Funding fossil fuels
Fossil-fuel combustion accounts for about two-thirds of human exposure to outdoor air pollution – it is also the main driver of climate change.
The research also shows that governments have spent 21% more in development assistance on projects that prolong fossil fuel usage ($1.50 billion in 2019 and 2020) than they did on projects with a primary objective of reducing air pollution (around $1.24 billion).
The International Energy Agency has called for a dramatic shift away from fossil fuels to limit global warming to 1.5°C above pre-industrial levels, the target agreed by governments in Paris in 2015. The IPCC’s historic climate report sounded a ‘death knell’ for the coal and fossil fuel industry.
‘There must be no new coal plants built after 2021. OECD countries must phase out existing coal by 2030, with all others following suit by 2040. Countries should also end all new fossil fuel exploration and production, and shift fossil fuel subsidies into renewable energy.’
UN Secretary General
Funding from philanthropic foundations to clean air projects increased by 17% in 2020 to $44.7 million. However, despite over 4.2 million people dying every year as a result of outdoor air pollution, these figures amount to just 0.1% of philanthropic grants worldwide.
The report also highlights that grant-making to air quality by foundations is largely restricted to climate, environment and energy funders, while the money is mainly directed to North America, Europe, India, China and global projects.
Funding from official development sources is hugely unequal, with little reaching the hardest hit areas. Africa and Latin America receive just 5% and 10% of aid funding respectively, despite housing some of the world’s most polluted cities and regions. 80% of aid goes via loans to middle-income countries in Asia.

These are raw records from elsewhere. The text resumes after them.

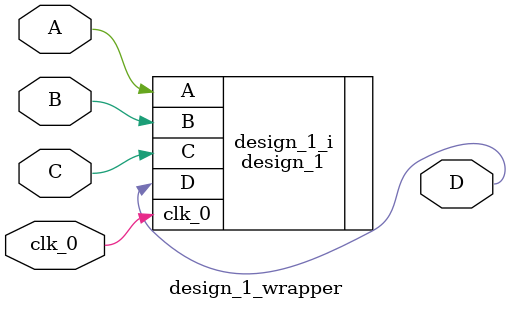
<source format=v>
`timescale 1 ps / 1 ps

module design_1_wrapper
   (A,
    B,
    C,
    D,
    clk_0);
  input [0:0]A;
  input [0:0]B;
  input [0:0]C;
  output [0:0]D;
  input clk_0;

  wire [0:0]A;
  wire [0:0]B;
  wire [0:0]C;
  wire [0:0]D;
  wire clk_0;

  design_1 design_1_i
       (.A(A),
        .B(B),
        .C(C),
        .D(D),
        .clk_0(clk_0));
endmodule

</source>
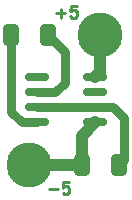
<source format=gbr>
%TF.GenerationSoftware,KiCad,Pcbnew,8.0.4*%
%TF.CreationDate,2024-09-04T09:46:29+03:00*%
%TF.ProjectId,max660_invertor,6d617836-3630-45f6-996e-766572746f72,rev?*%
%TF.SameCoordinates,Original*%
%TF.FileFunction,Copper,L1,Top*%
%TF.FilePolarity,Positive*%
%FSLAX46Y46*%
G04 Gerber Fmt 4.6, Leading zero omitted, Abs format (unit mm)*
G04 Created by KiCad (PCBNEW 8.0.4) date 2024-09-04 09:46:29*
%MOMM*%
%LPD*%
G01*
G04 APERTURE LIST*
G04 Aperture macros list*
%AMRoundRect*
0 Rectangle with rounded corners*
0 $1 Rounding radius*
0 $2 $3 $4 $5 $6 $7 $8 $9 X,Y pos of 4 corners*
0 Add a 4 corners polygon primitive as box body*
4,1,4,$2,$3,$4,$5,$6,$7,$8,$9,$2,$3,0*
0 Add four circle primitives for the rounded corners*
1,1,$1+$1,$2,$3*
1,1,$1+$1,$4,$5*
1,1,$1+$1,$6,$7*
1,1,$1+$1,$8,$9*
0 Add four rect primitives between the rounded corners*
20,1,$1+$1,$2,$3,$4,$5,0*
20,1,$1+$1,$4,$5,$6,$7,0*
20,1,$1+$1,$6,$7,$8,$9,0*
20,1,$1+$1,$8,$9,$2,$3,0*%
G04 Aperture macros list end*
%ADD10C,0.250000*%
%TA.AperFunction,NonConductor*%
%ADD11C,0.250000*%
%TD*%
%TA.AperFunction,SMDPad,CuDef*%
%ADD12RoundRect,0.250000X0.412500X0.650000X-0.412500X0.650000X-0.412500X-0.650000X0.412500X-0.650000X0*%
%TD*%
%TA.AperFunction,ComponentPad*%
%ADD13C,3.800000*%
%TD*%
%TA.AperFunction,SMDPad,CuDef*%
%ADD14RoundRect,0.150000X-0.825000X-0.150000X0.825000X-0.150000X0.825000X0.150000X-0.825000X0.150000X0*%
%TD*%
%TA.AperFunction,Conductor*%
%ADD15C,0.800000*%
%TD*%
%TA.AperFunction,Conductor*%
%ADD16C,0.500000*%
%TD*%
%TA.AperFunction,Conductor*%
%ADD17C,1.000000*%
%TD*%
G04 APERTURE END LIST*
D10*
D11*
X146287195Y-79105533D02*
X147049100Y-79105533D01*
X146668147Y-79486486D02*
X146668147Y-78724581D01*
X148001480Y-78486486D02*
X147525290Y-78486486D01*
X147525290Y-78486486D02*
X147477671Y-78962676D01*
X147477671Y-78962676D02*
X147525290Y-78915057D01*
X147525290Y-78915057D02*
X147620528Y-78867438D01*
X147620528Y-78867438D02*
X147858623Y-78867438D01*
X147858623Y-78867438D02*
X147953861Y-78915057D01*
X147953861Y-78915057D02*
X148001480Y-78962676D01*
X148001480Y-78962676D02*
X148049099Y-79057914D01*
X148049099Y-79057914D02*
X148049099Y-79296009D01*
X148049099Y-79296009D02*
X148001480Y-79391247D01*
X148001480Y-79391247D02*
X147953861Y-79438867D01*
X147953861Y-79438867D02*
X147858623Y-79486486D01*
X147858623Y-79486486D02*
X147620528Y-79486486D01*
X147620528Y-79486486D02*
X147525290Y-79438867D01*
X147525290Y-79438867D02*
X147477671Y-79391247D01*
D10*
D11*
X145626233Y-94018481D02*
X146388138Y-94018481D01*
X147340518Y-93399434D02*
X146864328Y-93399434D01*
X146864328Y-93399434D02*
X146816709Y-93875624D01*
X146816709Y-93875624D02*
X146864328Y-93828005D01*
X146864328Y-93828005D02*
X146959566Y-93780386D01*
X146959566Y-93780386D02*
X147197661Y-93780386D01*
X147197661Y-93780386D02*
X147292899Y-93828005D01*
X147292899Y-93828005D02*
X147340518Y-93875624D01*
X147340518Y-93875624D02*
X147388137Y-93970862D01*
X147388137Y-93970862D02*
X147388137Y-94208957D01*
X147388137Y-94208957D02*
X147340518Y-94304195D01*
X147340518Y-94304195D02*
X147292899Y-94351815D01*
X147292899Y-94351815D02*
X147197661Y-94399434D01*
X147197661Y-94399434D02*
X146959566Y-94399434D01*
X146959566Y-94399434D02*
X146864328Y-94351815D01*
X146864328Y-94351815D02*
X146816709Y-94304195D01*
D12*
%TO.P,C1,1*%
%TO.N,Net-(U1-VOUT2)*%
X145562500Y-81000000D03*
%TO.P,C1,2*%
%TO.N,Net-(U1-GND)*%
X142437500Y-81000000D03*
%TD*%
D13*
%TO.P,H2,1,1*%
%TO.N,+5V*%
X150000000Y-81000000D03*
%TD*%
D14*
%TO.P,U1,1,SENSE*%
%TO.N,unconnected-(U1-SENSE-Pad1)*%
X144628400Y-84537500D03*
%TO.P,U1,2,VOUT2*%
%TO.N,Net-(U1-VOUT2)*%
X144628400Y-85807500D03*
%TO.P,U1,3,VOUT1*%
%TO.N,GND*%
X144628400Y-87077500D03*
%TO.P,U1,4,GND*%
%TO.N,Net-(U1-GND)*%
X144628400Y-88347500D03*
%TO.P,U1,5,SHDN*%
%TO.N,-5V*%
X149578400Y-88347500D03*
%TO.P,U1,6,VSET*%
%TO.N,GND*%
X149578400Y-87077500D03*
%TO.P,U1,7,VTC*%
%TO.N,unconnected-(U1-VTC-Pad7)*%
X149578400Y-85807500D03*
%TO.P,U1,8,VIN*%
%TO.N,+5V*%
X149578400Y-84537500D03*
%TD*%
D12*
%TO.P,C2,1*%
%TO.N,GND*%
X151562500Y-92000000D03*
%TO.P,C2,2*%
%TO.N,-5V*%
X148437500Y-92000000D03*
%TD*%
D13*
%TO.P,H1,1,1*%
%TO.N,-5V*%
X144000000Y-92000000D03*
%TD*%
D15*
%TO.N,Net-(U1-VOUT2)*%
X145562500Y-81000000D02*
X147000000Y-82437500D01*
X147000000Y-85000000D02*
X146192500Y-85807500D01*
X146192500Y-85807500D02*
X144628400Y-85807500D01*
X147000000Y-82437500D02*
X147000000Y-85000000D01*
%TO.N,Net-(U1-GND)*%
X142437500Y-81000000D02*
X142437500Y-87437500D01*
X142437500Y-87437500D02*
X143347500Y-88347500D01*
X143347500Y-88347500D02*
X144628400Y-88347500D01*
%TO.N,GND*%
X149578400Y-87077500D02*
X151077500Y-87077500D01*
D16*
X152000000Y-91562500D02*
X151562500Y-92000000D01*
D15*
X151077500Y-87077500D02*
X152000000Y-88000000D01*
X152000000Y-88000000D02*
X152000000Y-91562500D01*
X149578400Y-87077500D02*
X144628400Y-87077500D01*
D17*
%TO.N,-5V*%
X148437500Y-92000000D02*
X148437500Y-89488400D01*
X148437500Y-89488400D02*
X149578400Y-88347500D01*
X144000000Y-92000000D02*
X148437500Y-92000000D01*
%TO.N,+5V*%
X150000000Y-81000000D02*
X150000000Y-84115900D01*
X150000000Y-84115900D02*
X149578400Y-84537500D01*
%TD*%
M02*

</source>
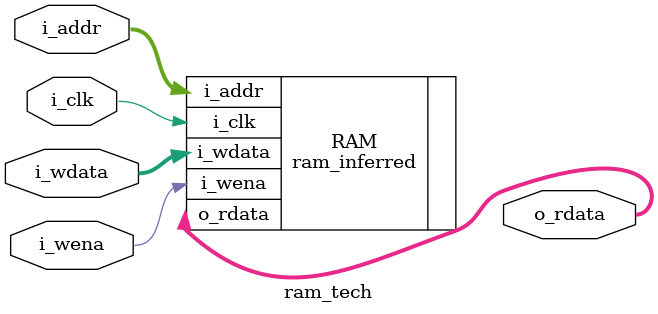
<source format=sv>
`timescale 1ns/10ps

module ram_tech
#(
    parameter abits = 12,
    parameter dbits = 64
)
(
    input                      i_clk,
    input [abits - 1:0]        i_addr,
    output logic [dbits - 1:0] o_rdata,
    input                      i_wena,
    input [dbits - 1:0]        i_wdata
);

    ram_inferred
    #(
        .abits(abits),
        .dbits(dbits)
    ) RAM (
        .i_clk,
        .i_addr,
        .o_rdata,
        .i_wena,
        .i_wdata
    );

endmodule: ram_tech
</source>
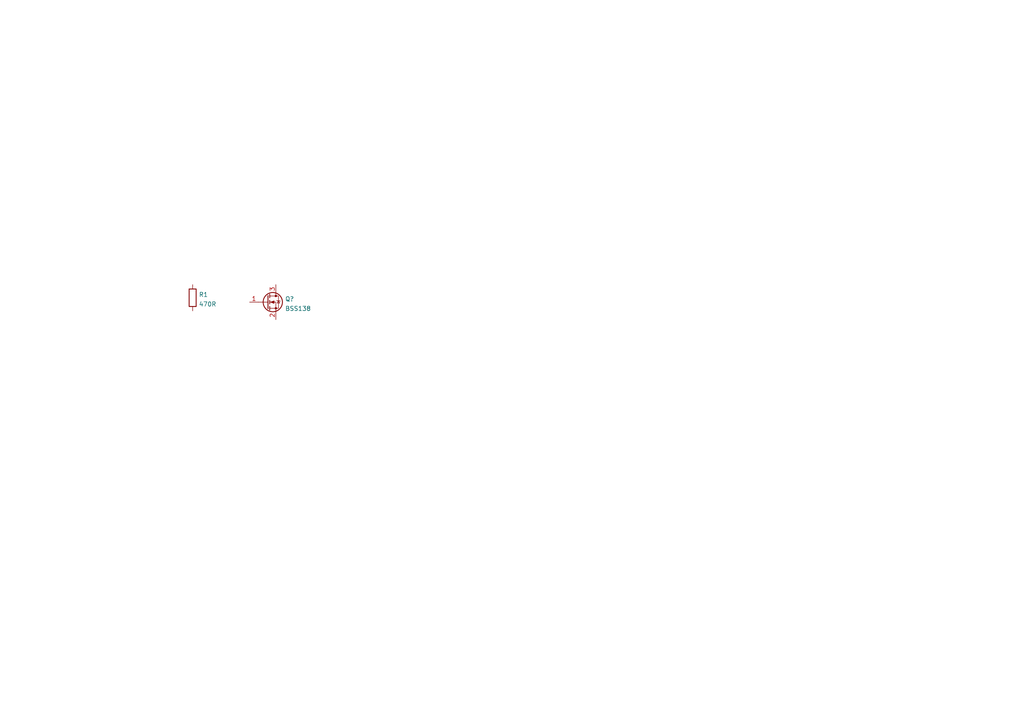
<source format=kicad_sch>
(kicad_sch (version 20211123) (generator eeschema)

  (uuid e63e39d7-6ac0-4ffd-8aa3-1841a4541b55)

  (paper "A4")

  


  (symbol (lib_id "Transistor_FET:BSS138") (at 77.47 87.63 0) (unit 1)
    (in_bom yes) (on_board yes) (fields_autoplaced)
    (uuid 029250e2-734f-4bd5-a3d8-e13e16ff70f5)
    (property "Reference" "Q?" (id 0) (at 82.677 86.7215 0)
      (effects (font (size 1.27 1.27)) (justify left))
    )
    (property "Value" "BSS138" (id 1) (at 82.677 89.4966 0)
      (effects (font (size 1.27 1.27)) (justify left))
    )
    (property "Footprint" "Package_TO_SOT_SMD:SOT-23" (id 2) (at 82.55 89.535 0)
      (effects (font (size 1.27 1.27) italic) (justify left) hide)
    )
    (property "Datasheet" "https://www.onsemi.com/pub/Collateral/BSS138-D.PDF" (id 3) (at 77.47 87.63 0)
      (effects (font (size 1.27 1.27)) (justify left) hide)
    )
    (pin "1" (uuid c11d075b-b88b-4d6f-8f10-351cf2e51d73))
    (pin "2" (uuid 2e9433ca-7398-47cc-8648-338e980a9f36))
    (pin "3" (uuid 0cf31a37-fb69-49e9-bd37-5f18c7ed6989))
  )

  (symbol (lib_id "Device:R") (at 55.88 86.36 0) (unit 1)
    (in_bom yes) (on_board yes) (fields_autoplaced)
    (uuid 8872786c-691d-4468-9523-2c8331801bf1)
    (property "Reference" "R1" (id 0) (at 57.658 85.4515 0)
      (effects (font (size 1.27 1.27)) (justify left))
    )
    (property "Value" "470R" (id 1) (at 57.658 88.2266 0)
      (effects (font (size 1.27 1.27)) (justify left))
    )
    (property "Footprint" "" (id 2) (at 54.102 86.36 90)
      (effects (font (size 1.27 1.27)) hide)
    )
    (property "Datasheet" "~" (id 3) (at 55.88 86.36 0)
      (effects (font (size 1.27 1.27)) hide)
    )
    (pin "1" (uuid 27a959ac-cadb-46a0-a6cb-2dec5c161c88))
    (pin "2" (uuid a08b6cba-4810-4ac6-951b-6ad1b559b0d5))
  )

  (sheet_instances
    (path "/" (page "1"))
  )

  (symbol_instances
    (path "/029250e2-734f-4bd5-a3d8-e13e16ff70f5"
      (reference "Q?") (unit 1) (value "BSS138") (footprint "Package_TO_SOT_SMD:SOT-23")
    )
    (path "/8872786c-691d-4468-9523-2c8331801bf1"
      (reference "R1") (unit 1) (value "470R") (footprint "")
    )
  )
)

</source>
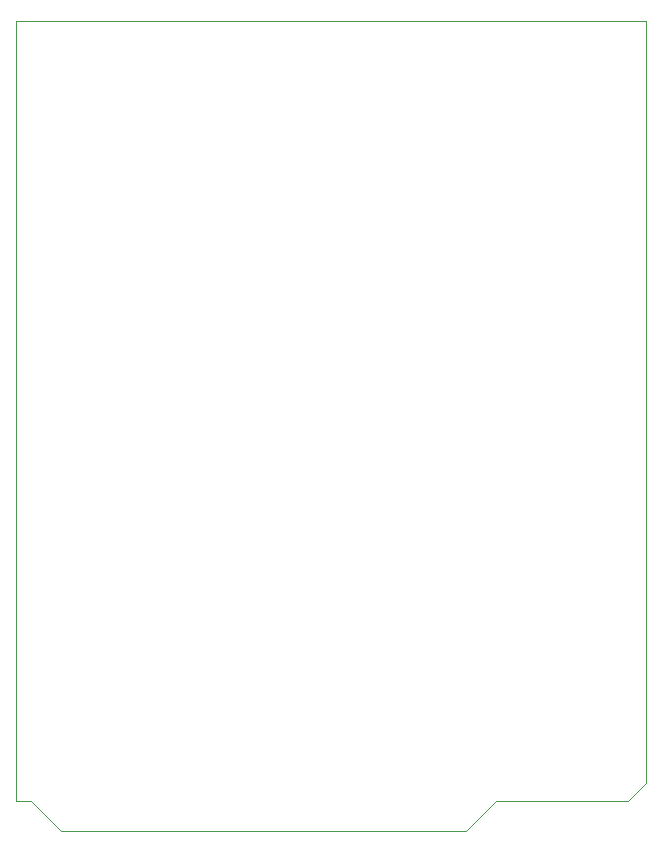
<source format=gbr>
%TF.GenerationSoftware,KiCad,Pcbnew,(6.0.11)*%
%TF.CreationDate,2024-01-05T14:55:53+00:00*%
%TF.ProjectId,EcoIDTester,45636f49-4454-4657-9374-65722e6b6963,rev?*%
%TF.SameCoordinates,Original*%
%TF.FileFunction,Profile,NP*%
%FSLAX46Y46*%
G04 Gerber Fmt 4.6, Leading zero omitted, Abs format (unit mm)*
G04 Created by KiCad (PCBNEW (6.0.11)) date 2024-01-05 14:55:53*
%MOMM*%
%LPD*%
G01*
G04 APERTURE LIST*
%TA.AperFunction,Profile*%
%ADD10C,0.100000*%
%TD*%
G04 APERTURE END LIST*
D10*
X226240000Y-34700000D02*
X172910000Y-34680000D01*
X213550000Y-100720000D02*
X224720000Y-100720000D01*
X224720000Y-100720000D02*
X226250000Y-99200000D01*
X226250000Y-99200000D02*
X226240000Y-34700000D01*
X172910000Y-100710000D02*
X174170000Y-100710000D01*
X176710000Y-103250000D02*
X211000000Y-103260000D01*
X211000000Y-103260000D02*
X213550000Y-100720000D01*
X174170000Y-100710000D02*
X176710000Y-103250000D01*
X172910000Y-34680000D02*
X172910000Y-100710000D01*
M02*

</source>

There are significant opportunities for more collaboration and complementary approaches between foundations focused on climate, health and equity, as well as between governments and philanthropic foundations.
‘Clean air initiatives can be a secret weapon against some of the world’s most pressing challenges but governments are largely ignoring them. We can tackle climate change, save lives and fight inequality at the same time if we invest more and work together. Governments that address this blind spot can rapidly deliver huge benefits for people.’